According to PDO, investment in processing capacity has also been maintained, with a new gas-processing plant brought on stream in Saih Nihayda in 2005. As well as serving Oman LNG ’s plant at Qalhat, gas from Saih Nihayda is also delivered to a second, more recently opened LNG plant, which is operated by Qalhat LNG. This gas is transported through a new 48-inch pipeline that was designed and laid by PDO.

A further big processing plant – designed to process 20 million cubic metres of condensate rich gas per day – is due to come on stream in PDO ’s Kauther gas field in early 2008. Once the Kauther plant is launched, natural gas will account for some 40% of all the hydrocarbon energy PDO supplies.

“On the downstream side, Oman Gas Company (OGC),which operates and maintains a gas supply network across the Sultanate, is also making major investments in its infrastructure. Around 500 km of new pipelines are being added to OGC ’s transportation network, which delivers natural gas to power generation plants, water desalination facilities, Sultan Qaboos University and several industrial estates,” it said.

“In all, Oman ’s gas output is expected to reach 80-90 million cubic metres per day in five years ’ time, some 40% more than present levels, turning a country that ’s a relatively small player in today ’s gas market into a more significant force, not to mention fuelling the continued expansion of diversified industries within Oman itself…But one thing is for sure: however high production levels eventually reach, the insatiable demand for gas in Oman and worldwide means none will ever go to waste.”

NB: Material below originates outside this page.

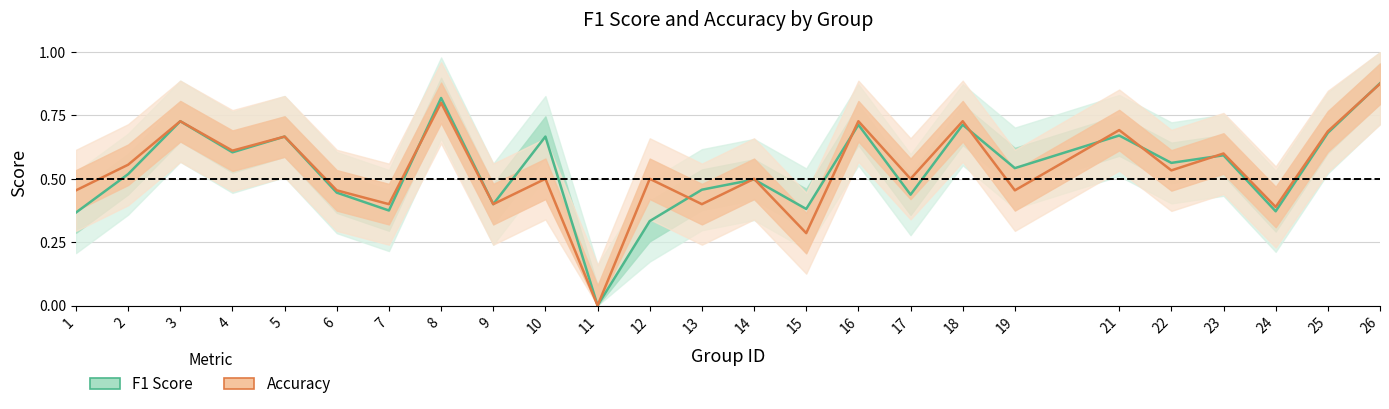

Reading left to right, what are all the values shown in this chart?

F1 Score: 0.4	0.5	0.7	0.6	0.7	0.4	0.4	0.8	0.4	0.7	0.0	0.3	0.5	0.5	0.4	0.7	0.4	0.7	0.5	0.7	0.6	0.6	0.4	0.7	0.9
Accuracy: 0.5	0.6	0.7	0.6	0.7	0.5	0.4	0.8	0.4	0.5	0.0	0.5	0.4	0.5	0.3	0.7	0.5	0.7	0.5	0.7	0.5	0.6	0.4	0.7	0.9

Highlighting the LNG project in Qalhat, Sur, the report said a budget of some $2 billion had been allocated for its early construction stages.

It said the plant remains one of the largest infrastructure investments in the history of Oman . Construction took 40 million man hours, with 100,000 cubic metres of concrete poured 1,270 km of pipes installed and 570 individual pieces of equipment having to be put in place.

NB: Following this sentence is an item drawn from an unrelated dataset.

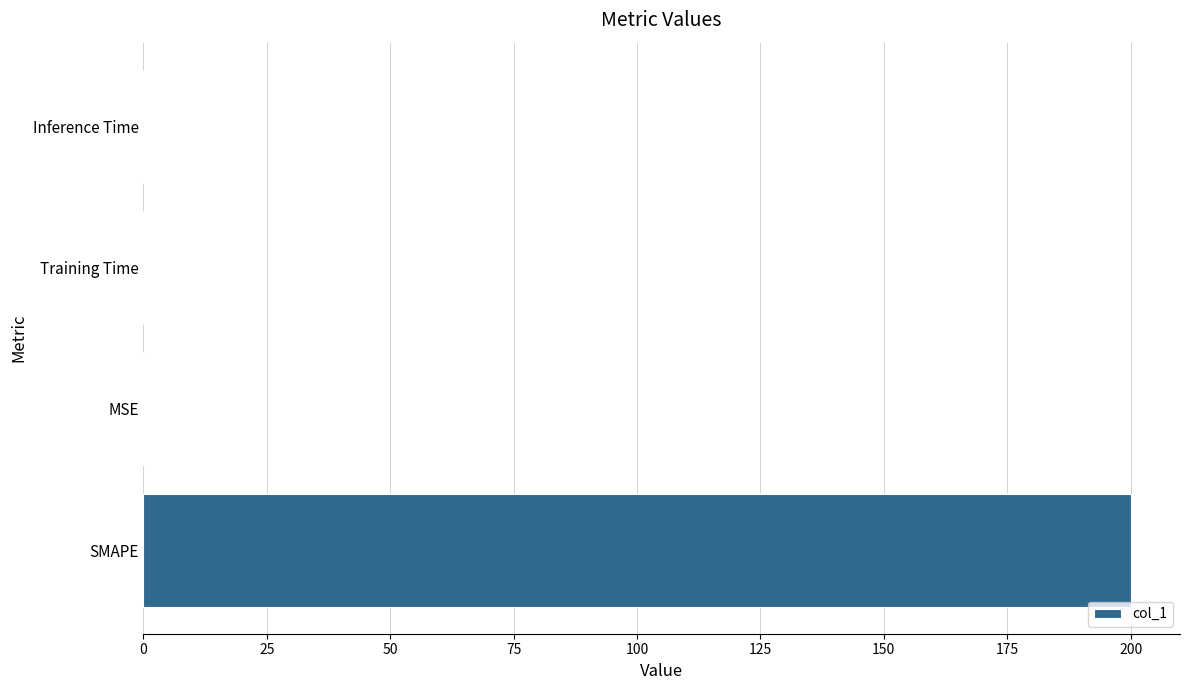

What is the sum of all values?

200.2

“Supplying this giant plant with gas became the responsibility of PDO,when the company signed an agreement with the government to develop the gas fields it had discovered in central Oman in order to provide a guaranteed gas supply for 25 years,” it said.

“To fulfil its end of the agreement, PDO had to drill wells, hook them up to a new gas processing plant at Saih Rawl, and then transport the processed gas via a 352-kilometre pipeline to Qalhat.

“This upstream LNG project, costing $1.2 billion, is among the biggest and most complex projects in PDO's history. But despite the huge challenges involved the project was completed as planned and in November 1999 the Saih Rawl Central Processing Plant and the gas pipeline from Saih Rawl to Qalhat were commissioned.